> Exercise details
Lines containing the word "için" in the data below: say how many, with no other text.

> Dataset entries

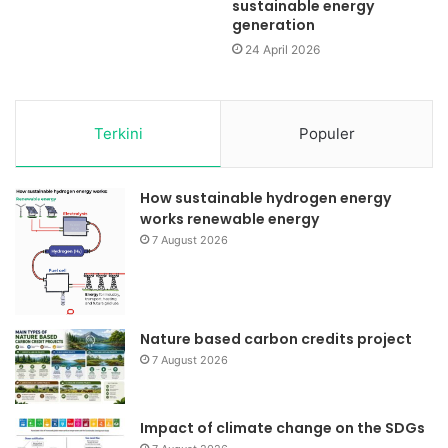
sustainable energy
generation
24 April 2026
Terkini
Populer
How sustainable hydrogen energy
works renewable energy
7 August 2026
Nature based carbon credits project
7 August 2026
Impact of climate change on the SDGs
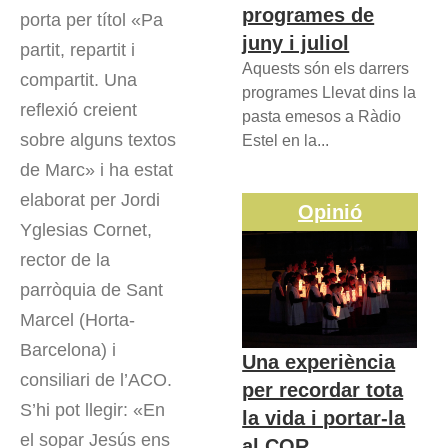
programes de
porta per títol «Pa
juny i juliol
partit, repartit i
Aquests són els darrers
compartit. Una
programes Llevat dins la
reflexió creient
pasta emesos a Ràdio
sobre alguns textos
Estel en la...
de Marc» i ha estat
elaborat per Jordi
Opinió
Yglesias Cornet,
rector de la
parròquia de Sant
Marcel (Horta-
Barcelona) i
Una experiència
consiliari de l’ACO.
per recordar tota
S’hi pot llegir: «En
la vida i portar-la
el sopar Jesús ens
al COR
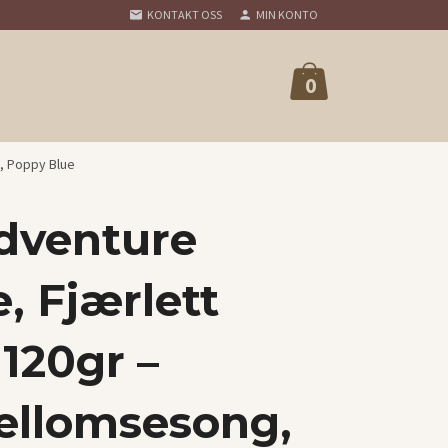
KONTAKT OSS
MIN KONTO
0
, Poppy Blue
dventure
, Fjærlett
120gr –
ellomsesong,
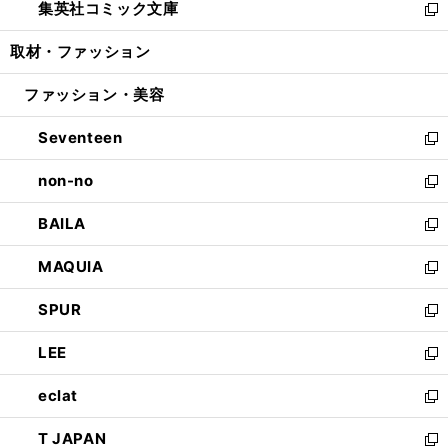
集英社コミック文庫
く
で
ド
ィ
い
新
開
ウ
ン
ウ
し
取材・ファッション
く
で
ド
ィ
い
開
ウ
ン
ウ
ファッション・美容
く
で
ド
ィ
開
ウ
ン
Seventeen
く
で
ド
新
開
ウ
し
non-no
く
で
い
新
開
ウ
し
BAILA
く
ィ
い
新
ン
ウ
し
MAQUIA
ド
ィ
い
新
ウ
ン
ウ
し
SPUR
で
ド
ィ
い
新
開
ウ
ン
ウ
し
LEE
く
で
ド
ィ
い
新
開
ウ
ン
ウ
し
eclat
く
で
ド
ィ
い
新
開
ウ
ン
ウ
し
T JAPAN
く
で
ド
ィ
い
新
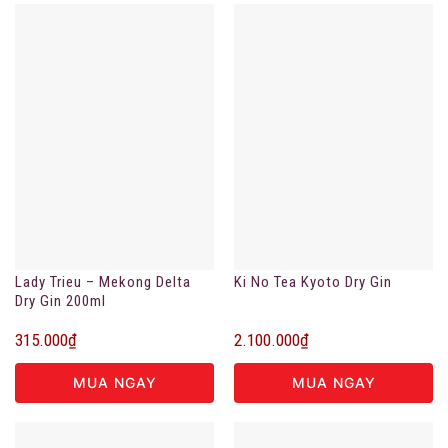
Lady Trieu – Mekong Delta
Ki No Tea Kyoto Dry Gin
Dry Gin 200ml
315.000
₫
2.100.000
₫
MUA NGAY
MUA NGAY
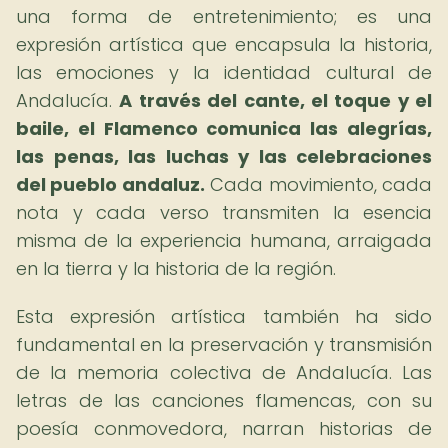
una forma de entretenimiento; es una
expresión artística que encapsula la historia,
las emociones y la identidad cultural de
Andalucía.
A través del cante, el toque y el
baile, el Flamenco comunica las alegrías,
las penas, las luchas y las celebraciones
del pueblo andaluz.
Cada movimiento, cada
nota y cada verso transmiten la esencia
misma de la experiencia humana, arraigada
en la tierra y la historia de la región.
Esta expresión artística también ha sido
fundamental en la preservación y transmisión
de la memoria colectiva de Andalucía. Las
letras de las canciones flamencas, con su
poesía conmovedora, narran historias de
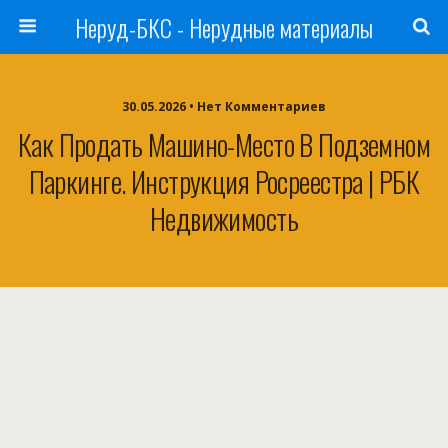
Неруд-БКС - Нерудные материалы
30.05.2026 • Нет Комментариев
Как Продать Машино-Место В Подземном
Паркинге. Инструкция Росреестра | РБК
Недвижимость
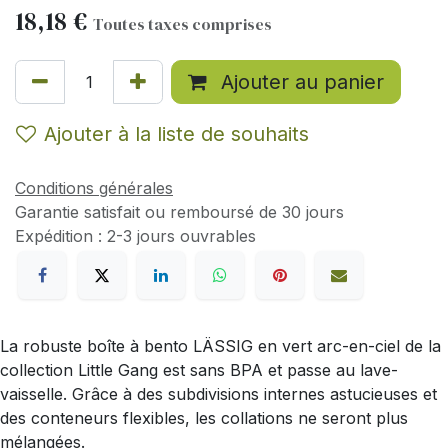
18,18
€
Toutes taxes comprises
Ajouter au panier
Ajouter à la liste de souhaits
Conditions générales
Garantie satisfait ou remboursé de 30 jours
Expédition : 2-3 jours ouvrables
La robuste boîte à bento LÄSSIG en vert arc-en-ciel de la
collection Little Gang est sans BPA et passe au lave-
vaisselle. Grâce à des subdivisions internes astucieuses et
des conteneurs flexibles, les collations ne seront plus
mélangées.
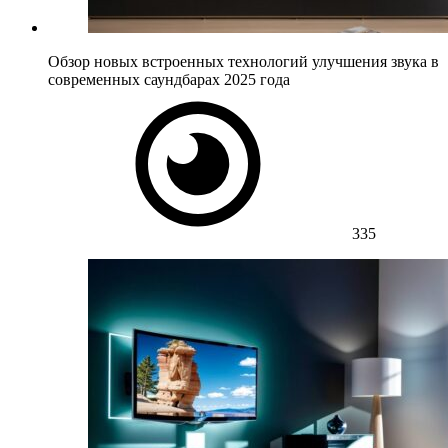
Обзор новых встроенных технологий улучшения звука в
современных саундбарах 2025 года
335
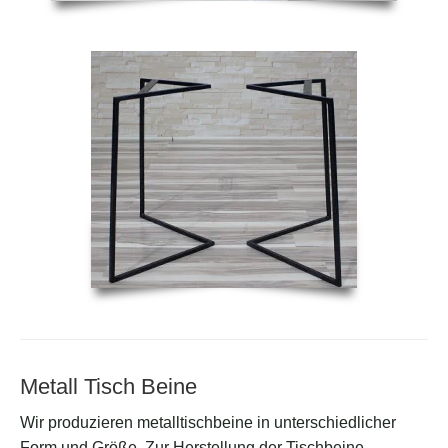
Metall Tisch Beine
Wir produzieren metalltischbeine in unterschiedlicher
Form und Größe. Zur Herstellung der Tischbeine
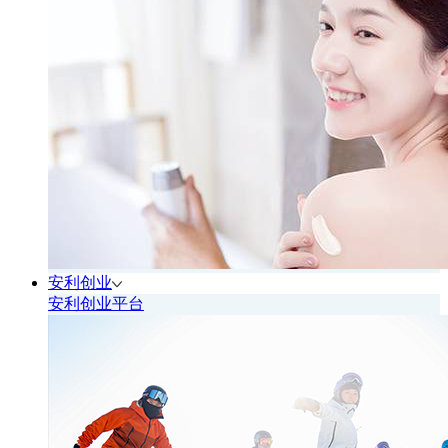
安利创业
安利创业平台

---

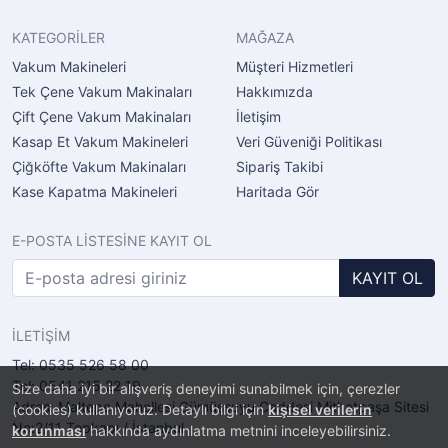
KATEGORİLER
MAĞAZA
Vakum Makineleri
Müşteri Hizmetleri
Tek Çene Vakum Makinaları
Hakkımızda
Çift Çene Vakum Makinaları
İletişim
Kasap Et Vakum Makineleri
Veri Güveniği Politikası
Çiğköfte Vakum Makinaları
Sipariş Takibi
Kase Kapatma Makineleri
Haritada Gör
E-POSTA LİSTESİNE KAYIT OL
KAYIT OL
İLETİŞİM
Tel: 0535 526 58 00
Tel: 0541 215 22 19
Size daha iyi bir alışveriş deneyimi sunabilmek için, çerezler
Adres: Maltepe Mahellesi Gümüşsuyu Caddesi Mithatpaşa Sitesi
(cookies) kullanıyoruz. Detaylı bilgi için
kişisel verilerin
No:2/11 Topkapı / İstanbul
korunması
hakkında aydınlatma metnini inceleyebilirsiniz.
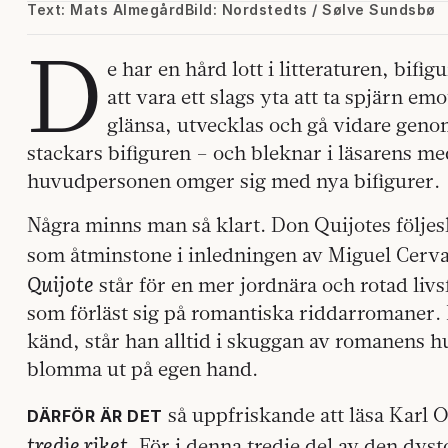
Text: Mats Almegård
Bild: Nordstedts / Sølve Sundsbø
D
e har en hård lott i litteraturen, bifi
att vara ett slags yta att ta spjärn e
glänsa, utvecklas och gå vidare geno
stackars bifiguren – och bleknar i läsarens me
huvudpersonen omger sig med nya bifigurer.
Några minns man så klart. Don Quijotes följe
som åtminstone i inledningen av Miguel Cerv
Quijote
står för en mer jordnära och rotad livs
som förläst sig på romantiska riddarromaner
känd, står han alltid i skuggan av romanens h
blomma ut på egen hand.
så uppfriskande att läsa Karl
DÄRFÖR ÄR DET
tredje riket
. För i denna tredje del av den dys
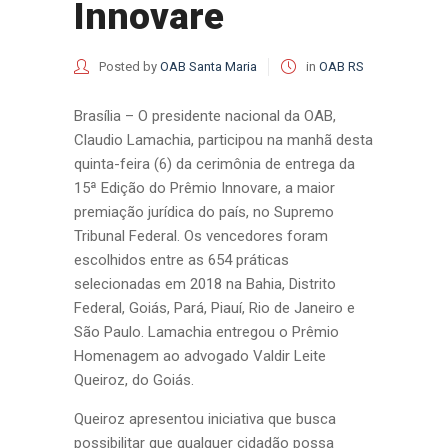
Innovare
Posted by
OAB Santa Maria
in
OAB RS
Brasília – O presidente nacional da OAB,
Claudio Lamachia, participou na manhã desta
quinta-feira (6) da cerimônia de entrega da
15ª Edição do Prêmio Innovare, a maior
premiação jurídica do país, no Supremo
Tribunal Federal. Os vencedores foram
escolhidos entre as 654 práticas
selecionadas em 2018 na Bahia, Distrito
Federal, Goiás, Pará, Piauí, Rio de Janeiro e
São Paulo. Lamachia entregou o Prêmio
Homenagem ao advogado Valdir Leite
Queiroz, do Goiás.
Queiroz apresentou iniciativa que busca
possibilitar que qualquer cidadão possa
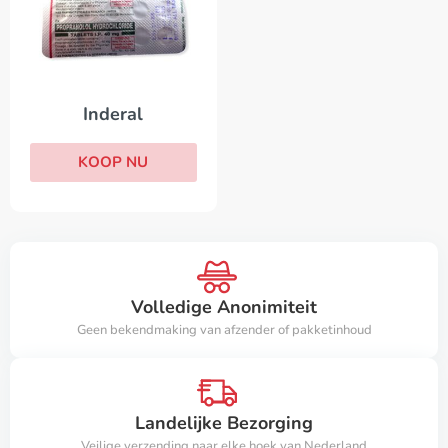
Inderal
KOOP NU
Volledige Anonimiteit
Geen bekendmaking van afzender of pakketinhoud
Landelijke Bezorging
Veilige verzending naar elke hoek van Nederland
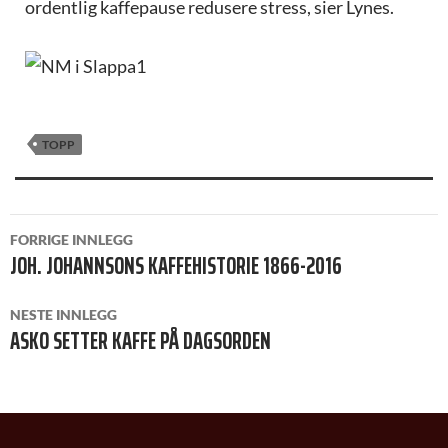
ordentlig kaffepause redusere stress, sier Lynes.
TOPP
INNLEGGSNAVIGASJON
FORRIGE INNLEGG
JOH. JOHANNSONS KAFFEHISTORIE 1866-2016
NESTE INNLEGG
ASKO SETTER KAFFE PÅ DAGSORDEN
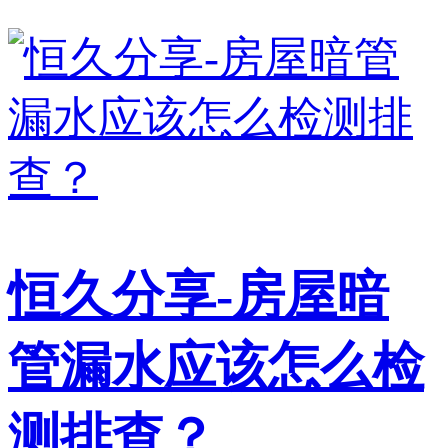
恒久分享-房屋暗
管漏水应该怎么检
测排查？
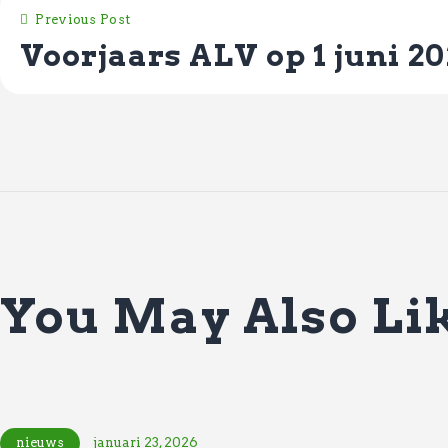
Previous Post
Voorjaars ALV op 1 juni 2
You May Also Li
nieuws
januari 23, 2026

> Reply
2